#### Task directions
Where a line of the entries holds the string "electrónico", copy that line.

#### Available records

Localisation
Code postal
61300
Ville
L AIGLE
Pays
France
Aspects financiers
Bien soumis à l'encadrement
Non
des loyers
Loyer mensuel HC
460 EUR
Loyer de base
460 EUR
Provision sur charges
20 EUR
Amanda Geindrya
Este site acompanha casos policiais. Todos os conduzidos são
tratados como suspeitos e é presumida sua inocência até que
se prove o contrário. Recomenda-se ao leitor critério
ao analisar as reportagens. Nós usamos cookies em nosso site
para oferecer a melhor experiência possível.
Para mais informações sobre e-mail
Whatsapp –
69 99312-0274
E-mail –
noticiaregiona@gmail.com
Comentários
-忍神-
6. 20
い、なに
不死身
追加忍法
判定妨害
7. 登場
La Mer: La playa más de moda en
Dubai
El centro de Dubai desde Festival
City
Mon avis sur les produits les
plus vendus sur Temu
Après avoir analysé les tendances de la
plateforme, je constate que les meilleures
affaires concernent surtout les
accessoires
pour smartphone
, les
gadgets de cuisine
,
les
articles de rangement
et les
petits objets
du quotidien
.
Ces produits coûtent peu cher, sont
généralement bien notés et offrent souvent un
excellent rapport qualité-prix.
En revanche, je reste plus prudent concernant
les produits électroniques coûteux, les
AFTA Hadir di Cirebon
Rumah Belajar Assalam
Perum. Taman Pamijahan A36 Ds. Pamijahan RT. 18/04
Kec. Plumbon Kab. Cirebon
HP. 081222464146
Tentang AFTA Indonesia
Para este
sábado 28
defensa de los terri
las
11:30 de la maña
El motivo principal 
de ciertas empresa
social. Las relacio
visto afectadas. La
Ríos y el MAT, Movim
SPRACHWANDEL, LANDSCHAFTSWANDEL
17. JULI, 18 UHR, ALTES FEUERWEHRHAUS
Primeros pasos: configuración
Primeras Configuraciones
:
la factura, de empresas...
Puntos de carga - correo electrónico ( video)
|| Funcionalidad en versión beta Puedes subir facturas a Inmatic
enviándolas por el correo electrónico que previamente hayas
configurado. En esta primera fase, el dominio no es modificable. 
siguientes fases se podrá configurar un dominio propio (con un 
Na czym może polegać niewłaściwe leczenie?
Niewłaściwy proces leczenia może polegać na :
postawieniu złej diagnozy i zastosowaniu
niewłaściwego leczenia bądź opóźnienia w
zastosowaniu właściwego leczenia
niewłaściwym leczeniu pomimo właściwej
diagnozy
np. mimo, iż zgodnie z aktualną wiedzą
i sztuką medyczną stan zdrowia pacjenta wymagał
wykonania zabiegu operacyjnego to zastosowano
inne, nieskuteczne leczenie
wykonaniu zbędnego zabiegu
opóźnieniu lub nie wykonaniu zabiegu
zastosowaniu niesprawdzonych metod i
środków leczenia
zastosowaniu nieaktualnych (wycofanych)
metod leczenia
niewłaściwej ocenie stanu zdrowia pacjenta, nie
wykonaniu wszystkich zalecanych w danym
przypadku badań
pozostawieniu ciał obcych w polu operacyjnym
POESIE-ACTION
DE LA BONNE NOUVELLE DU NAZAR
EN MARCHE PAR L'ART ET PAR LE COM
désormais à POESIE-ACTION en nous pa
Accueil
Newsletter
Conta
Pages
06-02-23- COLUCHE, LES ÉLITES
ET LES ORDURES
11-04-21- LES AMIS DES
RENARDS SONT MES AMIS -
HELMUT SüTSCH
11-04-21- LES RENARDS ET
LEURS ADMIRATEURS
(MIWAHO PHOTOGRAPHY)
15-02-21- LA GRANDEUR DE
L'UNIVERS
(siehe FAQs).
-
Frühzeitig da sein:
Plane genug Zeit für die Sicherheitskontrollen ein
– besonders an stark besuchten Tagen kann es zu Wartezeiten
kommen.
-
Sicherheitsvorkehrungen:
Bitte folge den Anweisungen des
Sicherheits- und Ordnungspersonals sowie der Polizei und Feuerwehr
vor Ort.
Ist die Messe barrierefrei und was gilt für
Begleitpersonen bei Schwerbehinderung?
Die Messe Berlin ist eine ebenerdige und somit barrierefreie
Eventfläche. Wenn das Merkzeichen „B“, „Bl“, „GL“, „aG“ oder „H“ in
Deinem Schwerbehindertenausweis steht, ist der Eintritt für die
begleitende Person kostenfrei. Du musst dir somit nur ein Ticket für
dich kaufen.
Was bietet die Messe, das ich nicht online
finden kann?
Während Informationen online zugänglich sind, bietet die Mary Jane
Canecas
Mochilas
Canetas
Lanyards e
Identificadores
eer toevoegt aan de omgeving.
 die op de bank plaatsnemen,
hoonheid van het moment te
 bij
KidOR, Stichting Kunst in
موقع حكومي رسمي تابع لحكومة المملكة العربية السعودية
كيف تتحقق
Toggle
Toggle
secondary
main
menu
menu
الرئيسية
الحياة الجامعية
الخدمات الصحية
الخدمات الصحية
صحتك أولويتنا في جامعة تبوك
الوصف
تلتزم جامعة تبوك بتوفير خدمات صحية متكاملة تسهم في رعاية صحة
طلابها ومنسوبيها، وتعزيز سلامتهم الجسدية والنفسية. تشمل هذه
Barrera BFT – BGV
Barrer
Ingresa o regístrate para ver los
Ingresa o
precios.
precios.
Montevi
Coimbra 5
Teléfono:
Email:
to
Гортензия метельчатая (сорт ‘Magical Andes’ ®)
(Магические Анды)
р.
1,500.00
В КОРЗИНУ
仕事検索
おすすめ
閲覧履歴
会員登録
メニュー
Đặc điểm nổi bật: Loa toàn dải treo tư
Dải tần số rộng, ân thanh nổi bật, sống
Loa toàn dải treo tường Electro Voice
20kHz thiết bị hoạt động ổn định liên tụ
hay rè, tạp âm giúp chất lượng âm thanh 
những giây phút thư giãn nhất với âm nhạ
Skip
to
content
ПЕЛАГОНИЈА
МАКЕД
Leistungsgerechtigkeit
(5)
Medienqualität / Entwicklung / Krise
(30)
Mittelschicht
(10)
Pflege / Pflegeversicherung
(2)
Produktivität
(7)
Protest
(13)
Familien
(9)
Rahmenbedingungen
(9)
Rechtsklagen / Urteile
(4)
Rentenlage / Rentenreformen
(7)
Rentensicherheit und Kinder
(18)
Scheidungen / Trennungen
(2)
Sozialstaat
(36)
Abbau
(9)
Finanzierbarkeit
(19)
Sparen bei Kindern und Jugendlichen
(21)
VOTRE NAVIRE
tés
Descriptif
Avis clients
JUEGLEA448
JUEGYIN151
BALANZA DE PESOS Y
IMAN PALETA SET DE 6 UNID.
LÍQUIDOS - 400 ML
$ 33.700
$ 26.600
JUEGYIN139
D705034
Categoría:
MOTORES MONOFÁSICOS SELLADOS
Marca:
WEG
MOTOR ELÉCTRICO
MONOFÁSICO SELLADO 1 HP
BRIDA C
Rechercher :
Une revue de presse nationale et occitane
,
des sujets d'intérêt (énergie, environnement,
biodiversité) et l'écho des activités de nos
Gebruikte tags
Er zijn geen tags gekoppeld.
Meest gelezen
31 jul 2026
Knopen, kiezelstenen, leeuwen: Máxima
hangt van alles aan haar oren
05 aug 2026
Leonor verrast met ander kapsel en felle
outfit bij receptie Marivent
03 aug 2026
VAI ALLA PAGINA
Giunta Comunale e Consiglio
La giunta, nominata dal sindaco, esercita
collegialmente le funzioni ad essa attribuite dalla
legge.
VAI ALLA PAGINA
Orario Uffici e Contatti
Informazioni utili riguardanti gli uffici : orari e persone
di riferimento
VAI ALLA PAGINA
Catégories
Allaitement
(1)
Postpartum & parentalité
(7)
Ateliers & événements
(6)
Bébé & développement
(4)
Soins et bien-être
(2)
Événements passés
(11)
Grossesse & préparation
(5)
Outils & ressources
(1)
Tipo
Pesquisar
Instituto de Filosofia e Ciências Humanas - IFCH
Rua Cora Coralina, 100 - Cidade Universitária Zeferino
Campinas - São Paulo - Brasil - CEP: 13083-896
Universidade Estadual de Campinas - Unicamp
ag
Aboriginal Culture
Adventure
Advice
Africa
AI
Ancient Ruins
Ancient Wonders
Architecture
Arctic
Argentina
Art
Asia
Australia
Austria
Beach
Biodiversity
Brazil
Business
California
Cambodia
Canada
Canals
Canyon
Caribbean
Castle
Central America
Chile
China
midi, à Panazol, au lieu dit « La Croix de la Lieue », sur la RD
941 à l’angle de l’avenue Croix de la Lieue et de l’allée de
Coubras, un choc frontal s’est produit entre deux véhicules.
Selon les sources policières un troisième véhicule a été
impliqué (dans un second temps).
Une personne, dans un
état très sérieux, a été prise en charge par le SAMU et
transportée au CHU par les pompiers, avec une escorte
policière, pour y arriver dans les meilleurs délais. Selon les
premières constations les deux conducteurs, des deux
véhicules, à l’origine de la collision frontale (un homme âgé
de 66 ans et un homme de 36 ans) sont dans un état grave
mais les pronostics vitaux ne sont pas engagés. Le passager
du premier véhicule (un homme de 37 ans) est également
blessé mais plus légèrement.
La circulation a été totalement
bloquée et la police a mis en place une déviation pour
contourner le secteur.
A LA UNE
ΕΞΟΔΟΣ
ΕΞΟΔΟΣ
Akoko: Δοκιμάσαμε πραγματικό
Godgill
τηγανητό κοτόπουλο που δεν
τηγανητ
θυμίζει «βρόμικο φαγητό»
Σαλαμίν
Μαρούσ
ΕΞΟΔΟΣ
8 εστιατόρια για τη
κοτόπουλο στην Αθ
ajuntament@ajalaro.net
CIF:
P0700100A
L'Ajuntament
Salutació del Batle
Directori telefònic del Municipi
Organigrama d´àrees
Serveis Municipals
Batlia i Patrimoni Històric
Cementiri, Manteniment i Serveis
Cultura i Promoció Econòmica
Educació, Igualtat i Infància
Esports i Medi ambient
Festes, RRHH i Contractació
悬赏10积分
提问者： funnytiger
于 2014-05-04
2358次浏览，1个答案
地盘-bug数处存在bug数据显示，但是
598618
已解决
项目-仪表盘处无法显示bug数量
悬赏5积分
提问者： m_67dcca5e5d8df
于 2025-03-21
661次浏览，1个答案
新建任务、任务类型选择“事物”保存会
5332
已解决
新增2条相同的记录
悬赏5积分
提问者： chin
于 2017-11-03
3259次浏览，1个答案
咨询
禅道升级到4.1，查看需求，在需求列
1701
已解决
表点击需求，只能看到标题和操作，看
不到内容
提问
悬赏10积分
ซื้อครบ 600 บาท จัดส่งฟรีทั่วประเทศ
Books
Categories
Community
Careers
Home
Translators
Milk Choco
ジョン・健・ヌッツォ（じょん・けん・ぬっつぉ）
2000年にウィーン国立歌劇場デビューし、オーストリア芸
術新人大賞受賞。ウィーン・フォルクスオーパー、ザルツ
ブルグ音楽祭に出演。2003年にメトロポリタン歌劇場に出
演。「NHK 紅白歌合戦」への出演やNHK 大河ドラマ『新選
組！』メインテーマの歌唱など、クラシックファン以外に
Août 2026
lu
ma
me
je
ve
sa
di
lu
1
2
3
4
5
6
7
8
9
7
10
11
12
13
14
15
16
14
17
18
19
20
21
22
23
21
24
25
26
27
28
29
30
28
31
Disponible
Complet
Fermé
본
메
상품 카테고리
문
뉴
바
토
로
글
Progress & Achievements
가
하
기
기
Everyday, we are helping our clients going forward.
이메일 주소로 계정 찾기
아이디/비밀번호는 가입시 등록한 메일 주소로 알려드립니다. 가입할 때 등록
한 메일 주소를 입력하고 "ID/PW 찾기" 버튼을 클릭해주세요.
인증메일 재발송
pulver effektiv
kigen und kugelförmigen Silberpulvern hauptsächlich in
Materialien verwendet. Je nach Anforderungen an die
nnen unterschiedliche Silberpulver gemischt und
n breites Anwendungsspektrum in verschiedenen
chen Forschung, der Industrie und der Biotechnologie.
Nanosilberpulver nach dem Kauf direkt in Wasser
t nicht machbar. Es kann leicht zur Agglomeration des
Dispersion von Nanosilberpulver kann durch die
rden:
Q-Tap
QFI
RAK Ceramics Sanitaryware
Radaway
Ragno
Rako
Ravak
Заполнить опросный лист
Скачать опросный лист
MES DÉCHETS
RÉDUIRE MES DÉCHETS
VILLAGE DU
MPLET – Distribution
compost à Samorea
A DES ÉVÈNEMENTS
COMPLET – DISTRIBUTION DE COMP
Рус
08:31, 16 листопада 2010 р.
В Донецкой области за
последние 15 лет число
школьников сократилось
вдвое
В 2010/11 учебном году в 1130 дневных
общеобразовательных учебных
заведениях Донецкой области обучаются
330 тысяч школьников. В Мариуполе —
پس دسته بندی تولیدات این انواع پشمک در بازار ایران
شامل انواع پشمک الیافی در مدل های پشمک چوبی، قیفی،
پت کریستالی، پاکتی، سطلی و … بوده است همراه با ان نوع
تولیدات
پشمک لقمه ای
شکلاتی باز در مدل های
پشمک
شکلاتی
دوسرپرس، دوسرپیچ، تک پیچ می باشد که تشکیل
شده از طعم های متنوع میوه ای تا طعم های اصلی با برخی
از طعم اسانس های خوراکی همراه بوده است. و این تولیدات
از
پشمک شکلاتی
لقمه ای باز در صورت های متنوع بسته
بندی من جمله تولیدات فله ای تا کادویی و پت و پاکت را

#### Expected answer
Puntos de carga - correo electrónico ( video)
enviándolas por el correo electrónico que previamente hayas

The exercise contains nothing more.